Thursday, September 15, 2022

Both Sides of the Blade – Binoche plays an ageing lovesick teenager trapped in a troubled melodrama (QFT until 15 September)

Both Sides of the Blade is a film about living well with the choices that you and other people make, thinking carefully before revisiting them if unexpected opportunities arise. A pretty mundane, everyday premise you might think. But director and co-writer Clare Denis has crafted a wobbly love triangle to torment audiences over nearly two hours.

When you stand up in shallow water, the calm surface can disguise dangerous undercurrents that could sweep you off your feet, losing your balance and being sucked away from safety. Both Sides of the Blade begins with Sara (Juliette Binoche) floating in an idyllic bay, smooching in the strong arms of her rugged husband. But what danger lurks beneath them?

She’s a serious afternoon radio presenter who unpacks international affairs and the issues of the day with expert talking heads, while Jean (Vincent Lindon) is a divorced ex-rugby player and ex-con (probably for some kind of financial misdemeanour given his lack of easy credit) who finds it tough getting work.

Gradually the clear water is muddied by the return of Francois (Grégoire Colin), a man familiar to them both, and to whom Jean is second best in Sara’s past. Distressed strings play over Francois and Sara’s first meeting in a decade or more.
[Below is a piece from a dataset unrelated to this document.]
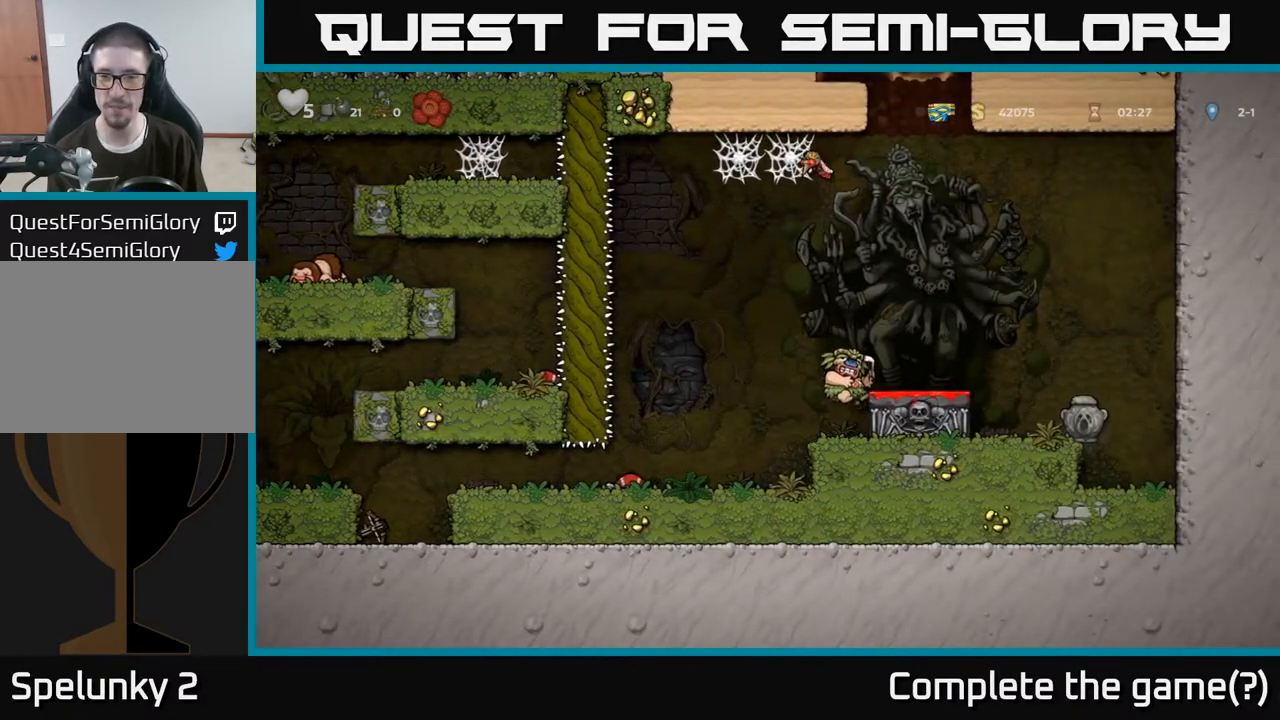
{"buttons": [], "left_stick": "left", "right_stick": "center", "events": [[17, "left_stick", "right"], [167, "left_stick", "down"], [283, "X", "down"], [350, "X", "up"], [383, "left_stick", "left"]]}
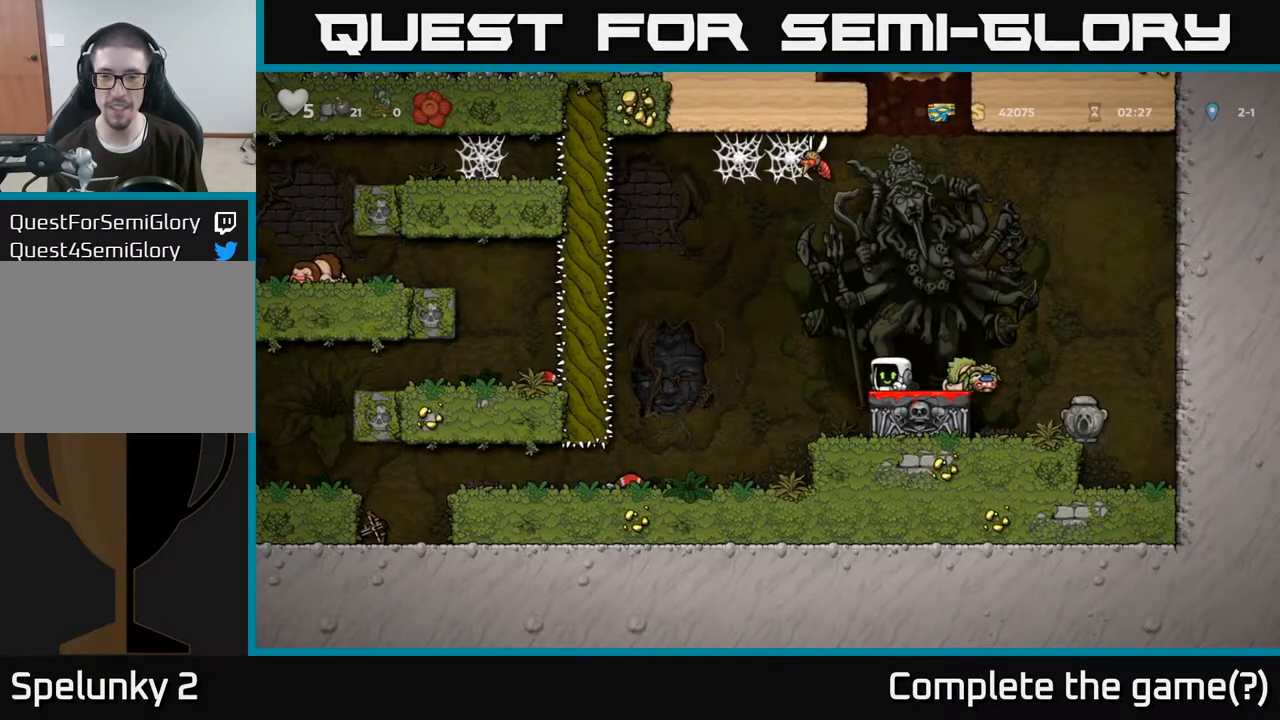
{"buttons": [], "left_stick": "center", "right_stick": "center", "events": [[233, "left_stick", "center"]]}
Soon she’s talking to herself in the mirror in case cinemagoers can’t already imagine the “love, fear, sleepless nights and the phone at my bedside” that are to come.

Poor Jean can foretell how other people’s lives could unravel and leave them unfulfilled, but he can’t seem to put this talent and energy into stopping his own world flushing itself around the U-bend and into the stinking Paris sewers.

The film descends into scenes or Binoche in bed, in the bath, and frequently in the buff … and not in the sense that the prized French actor is showing naked emotion. Her whole character’s USP is that she will argue that black is white, that what you saw is not what happened, introducing specious distractions, assigning motivations to other people’s actions, shifting blame to cover up her desires, moaning “mon amour” to her current husband while scheming how to pour lighter fluid on the glowing embers of unrequited love.

A string of ultimatums suggest that all three protagonists have much to lose. A side plot with Jean’s son Marcus (Issa Perica) seems merely an excuse for the dad to spend time away from Paris. Jean’s dialogue frustrates: overly halting when speaking to both his wife and mother. The Paris apartment’s balcony simmers like Chekhov's gun, completing the betrayal of Claire Denis’ film.

The finale – technically unlikely in real life – is a fitting finish. Watery scenes neatly booked the movie. The performances from Binoche and Lindon are very strong throughout. But that can do little to redeem this unsatisfactory screenplay and its wobbly exposition.